In the records below, find each line that holds "APERTURE" and return it.

Machine-readable hardware designs:
*** Block opens ***
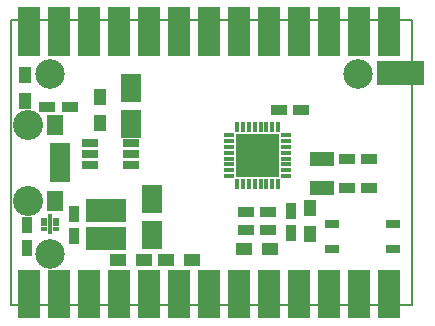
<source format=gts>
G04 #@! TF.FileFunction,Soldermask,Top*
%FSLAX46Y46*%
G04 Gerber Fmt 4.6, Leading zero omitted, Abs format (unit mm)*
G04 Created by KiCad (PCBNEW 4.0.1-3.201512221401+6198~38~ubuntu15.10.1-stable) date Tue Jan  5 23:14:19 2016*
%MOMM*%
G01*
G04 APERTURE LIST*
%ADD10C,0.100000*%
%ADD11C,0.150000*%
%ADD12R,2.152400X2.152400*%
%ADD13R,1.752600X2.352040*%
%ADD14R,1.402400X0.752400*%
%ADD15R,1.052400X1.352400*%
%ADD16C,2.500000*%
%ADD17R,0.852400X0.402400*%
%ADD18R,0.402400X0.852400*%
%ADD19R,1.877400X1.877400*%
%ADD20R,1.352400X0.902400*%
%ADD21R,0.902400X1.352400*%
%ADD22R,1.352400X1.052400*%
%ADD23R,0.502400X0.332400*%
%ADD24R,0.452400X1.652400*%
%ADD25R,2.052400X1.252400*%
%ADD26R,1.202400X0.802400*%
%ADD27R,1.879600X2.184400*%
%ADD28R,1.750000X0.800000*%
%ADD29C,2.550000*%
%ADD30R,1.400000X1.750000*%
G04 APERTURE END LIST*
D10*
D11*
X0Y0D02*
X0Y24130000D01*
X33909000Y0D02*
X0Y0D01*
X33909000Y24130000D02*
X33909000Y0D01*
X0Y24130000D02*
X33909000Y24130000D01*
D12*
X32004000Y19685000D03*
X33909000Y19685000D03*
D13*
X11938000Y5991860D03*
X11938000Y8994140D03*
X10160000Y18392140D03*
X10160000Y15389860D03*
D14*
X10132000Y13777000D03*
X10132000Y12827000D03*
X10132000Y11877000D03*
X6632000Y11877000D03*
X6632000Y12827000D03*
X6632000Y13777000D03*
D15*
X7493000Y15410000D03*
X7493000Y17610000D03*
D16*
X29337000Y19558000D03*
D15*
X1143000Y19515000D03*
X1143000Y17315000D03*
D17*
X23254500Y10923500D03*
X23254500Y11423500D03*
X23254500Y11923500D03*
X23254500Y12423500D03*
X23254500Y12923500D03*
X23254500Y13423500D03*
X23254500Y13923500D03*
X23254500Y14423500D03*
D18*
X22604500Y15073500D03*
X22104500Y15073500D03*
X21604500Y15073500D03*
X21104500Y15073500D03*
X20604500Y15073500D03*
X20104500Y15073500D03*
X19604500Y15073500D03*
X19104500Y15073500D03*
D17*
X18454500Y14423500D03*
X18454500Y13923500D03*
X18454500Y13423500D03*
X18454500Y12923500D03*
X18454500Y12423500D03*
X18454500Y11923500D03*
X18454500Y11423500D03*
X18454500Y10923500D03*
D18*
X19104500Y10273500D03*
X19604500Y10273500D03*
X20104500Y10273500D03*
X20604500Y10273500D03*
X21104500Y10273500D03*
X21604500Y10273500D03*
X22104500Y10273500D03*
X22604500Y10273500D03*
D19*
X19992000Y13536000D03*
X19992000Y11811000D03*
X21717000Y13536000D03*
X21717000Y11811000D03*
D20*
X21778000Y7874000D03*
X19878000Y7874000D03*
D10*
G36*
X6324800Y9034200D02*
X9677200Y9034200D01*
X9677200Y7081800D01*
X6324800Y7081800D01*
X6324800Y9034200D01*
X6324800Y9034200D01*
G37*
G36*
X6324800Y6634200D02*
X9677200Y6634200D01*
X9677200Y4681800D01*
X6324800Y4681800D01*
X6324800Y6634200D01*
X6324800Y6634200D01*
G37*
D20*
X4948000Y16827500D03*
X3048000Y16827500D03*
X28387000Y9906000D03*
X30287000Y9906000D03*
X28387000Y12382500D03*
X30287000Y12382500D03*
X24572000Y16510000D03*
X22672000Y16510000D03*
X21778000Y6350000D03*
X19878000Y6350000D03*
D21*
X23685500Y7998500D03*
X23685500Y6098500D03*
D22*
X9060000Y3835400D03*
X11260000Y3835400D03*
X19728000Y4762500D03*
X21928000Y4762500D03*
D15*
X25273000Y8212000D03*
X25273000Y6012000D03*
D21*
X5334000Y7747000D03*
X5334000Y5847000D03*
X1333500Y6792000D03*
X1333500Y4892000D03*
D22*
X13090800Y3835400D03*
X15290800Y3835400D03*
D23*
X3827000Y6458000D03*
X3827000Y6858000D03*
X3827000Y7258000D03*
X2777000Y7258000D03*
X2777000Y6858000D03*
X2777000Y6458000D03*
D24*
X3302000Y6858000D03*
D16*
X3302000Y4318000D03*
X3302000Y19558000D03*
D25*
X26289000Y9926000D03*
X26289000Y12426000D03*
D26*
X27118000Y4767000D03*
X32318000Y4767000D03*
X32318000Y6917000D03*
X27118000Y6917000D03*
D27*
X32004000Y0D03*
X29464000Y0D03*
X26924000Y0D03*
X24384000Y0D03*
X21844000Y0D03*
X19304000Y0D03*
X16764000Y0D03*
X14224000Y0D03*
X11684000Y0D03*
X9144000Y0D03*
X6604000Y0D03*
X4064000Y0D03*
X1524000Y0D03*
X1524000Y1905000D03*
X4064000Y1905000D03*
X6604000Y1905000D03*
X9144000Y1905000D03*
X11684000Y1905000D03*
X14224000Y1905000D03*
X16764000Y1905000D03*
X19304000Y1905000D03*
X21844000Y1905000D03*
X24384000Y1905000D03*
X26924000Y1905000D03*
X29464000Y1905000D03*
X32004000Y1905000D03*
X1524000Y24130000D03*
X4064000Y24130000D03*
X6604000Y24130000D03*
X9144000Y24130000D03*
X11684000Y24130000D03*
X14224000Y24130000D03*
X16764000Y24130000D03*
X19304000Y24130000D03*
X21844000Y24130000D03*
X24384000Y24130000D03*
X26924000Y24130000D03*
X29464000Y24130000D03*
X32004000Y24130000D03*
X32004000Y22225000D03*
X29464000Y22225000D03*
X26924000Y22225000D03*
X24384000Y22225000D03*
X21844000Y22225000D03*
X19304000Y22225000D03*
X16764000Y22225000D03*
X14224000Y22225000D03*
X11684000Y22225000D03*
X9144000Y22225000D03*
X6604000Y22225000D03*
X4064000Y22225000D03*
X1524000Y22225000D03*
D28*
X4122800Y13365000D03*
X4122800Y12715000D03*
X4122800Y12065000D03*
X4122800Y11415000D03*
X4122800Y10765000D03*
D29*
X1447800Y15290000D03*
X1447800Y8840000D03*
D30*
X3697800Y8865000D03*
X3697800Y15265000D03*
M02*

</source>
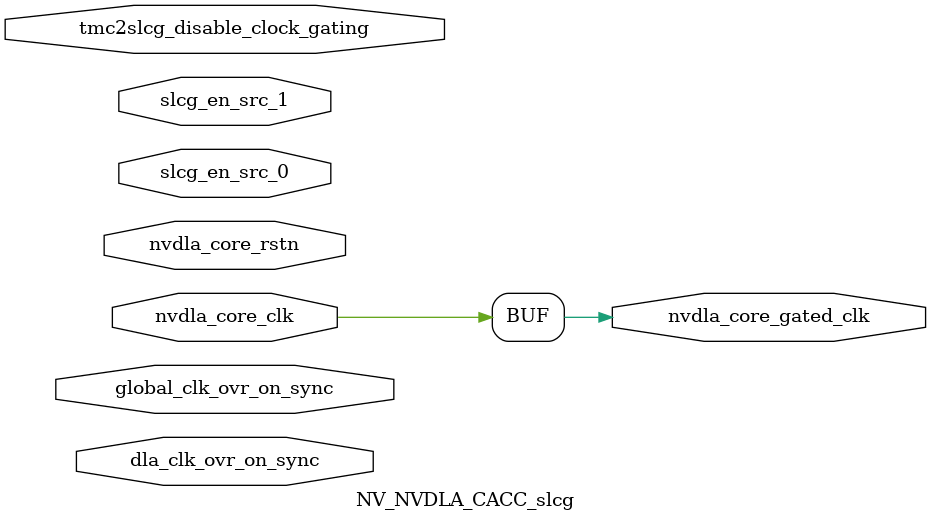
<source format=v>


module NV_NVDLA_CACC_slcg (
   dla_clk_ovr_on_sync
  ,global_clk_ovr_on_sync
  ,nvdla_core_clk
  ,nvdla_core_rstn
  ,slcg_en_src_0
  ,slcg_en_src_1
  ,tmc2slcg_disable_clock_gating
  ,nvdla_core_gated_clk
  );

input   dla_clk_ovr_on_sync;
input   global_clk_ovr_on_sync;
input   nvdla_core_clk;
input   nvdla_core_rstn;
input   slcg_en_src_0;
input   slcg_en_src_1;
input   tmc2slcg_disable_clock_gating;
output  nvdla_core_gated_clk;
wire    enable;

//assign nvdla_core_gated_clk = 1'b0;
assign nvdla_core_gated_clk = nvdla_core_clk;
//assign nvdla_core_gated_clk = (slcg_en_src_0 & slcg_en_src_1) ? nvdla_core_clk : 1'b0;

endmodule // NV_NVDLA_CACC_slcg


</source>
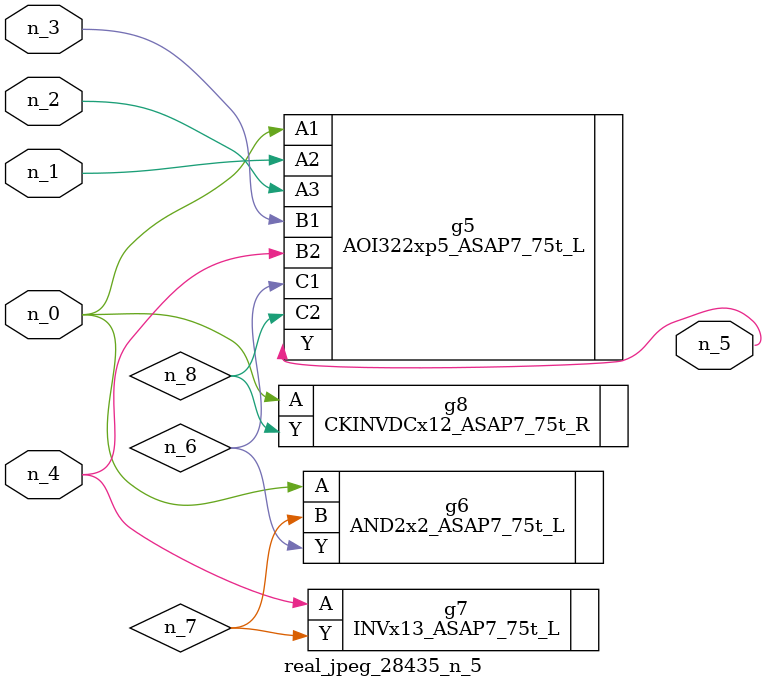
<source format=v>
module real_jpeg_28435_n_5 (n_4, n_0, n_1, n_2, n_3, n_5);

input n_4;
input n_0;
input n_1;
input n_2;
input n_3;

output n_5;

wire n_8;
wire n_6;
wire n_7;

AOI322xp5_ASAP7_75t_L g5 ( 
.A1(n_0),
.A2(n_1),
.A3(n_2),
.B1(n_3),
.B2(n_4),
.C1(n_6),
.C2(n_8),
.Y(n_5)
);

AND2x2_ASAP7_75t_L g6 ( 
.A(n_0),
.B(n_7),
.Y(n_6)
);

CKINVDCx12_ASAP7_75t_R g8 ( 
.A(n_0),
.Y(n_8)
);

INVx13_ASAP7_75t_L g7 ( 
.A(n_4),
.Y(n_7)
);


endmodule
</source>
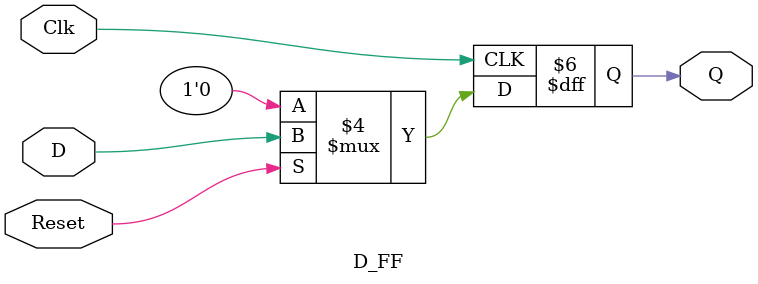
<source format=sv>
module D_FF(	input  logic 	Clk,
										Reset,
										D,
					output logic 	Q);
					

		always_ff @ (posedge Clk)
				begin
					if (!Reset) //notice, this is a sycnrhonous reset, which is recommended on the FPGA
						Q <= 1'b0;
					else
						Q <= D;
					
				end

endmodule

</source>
*** Block closes ***
* _WRITTEN ANSWER_
G04 APERTURE LIST*
G04 APERTURE END LIST*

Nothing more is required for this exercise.